*PROVIDED MATERIAL*.
--- --- ---

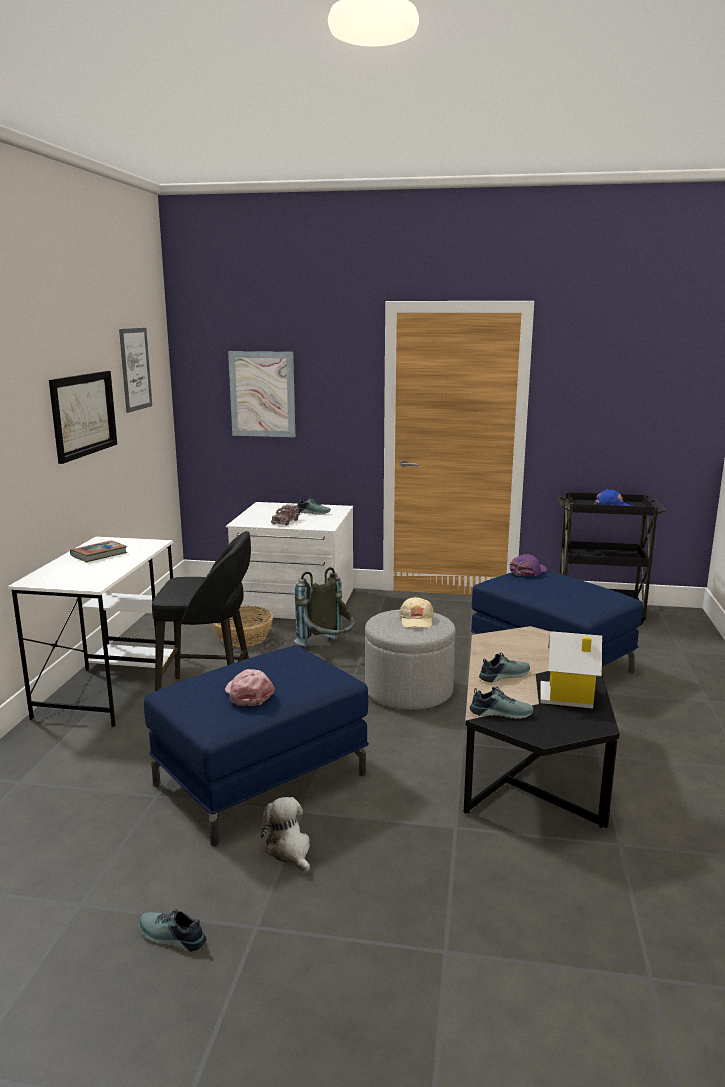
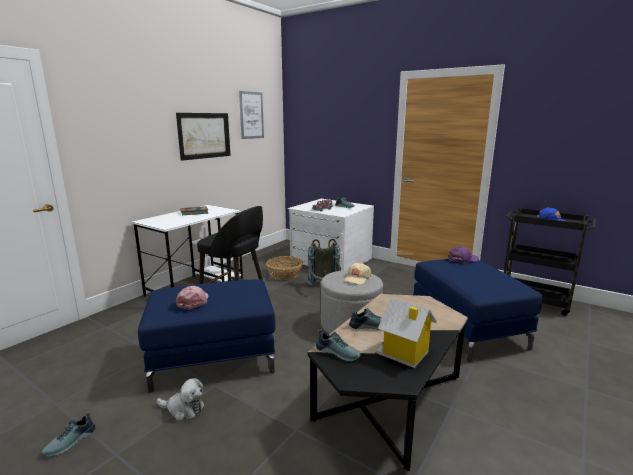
camera: 25 degrees right, 0 degrees up
shoe [139,909,206,952] -> shoe turned 105 degrees counterclockwise [42,413,95,456]
picture [228,351,295,437] -> none
plush toy [260,797,310,873] -> plush toy turned 105 degrees clockwise [157,378,204,421]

--- --- ---

*WHAT THIS TASK INVOLVES*.
Copy out the lines above in full and unaltered, apart from the pictures.

*SOLUTION FOR THIS TASK*.
camera: 25 degrees right, 0 degrees up
shoe [139,909,206,952] -> shoe turned 105 degrees counterclockwise [42,413,95,456]
picture [228,351,295,437] -> none
plush toy [260,797,310,873] -> plush toy turned 105 degrees clockwise [157,378,204,421]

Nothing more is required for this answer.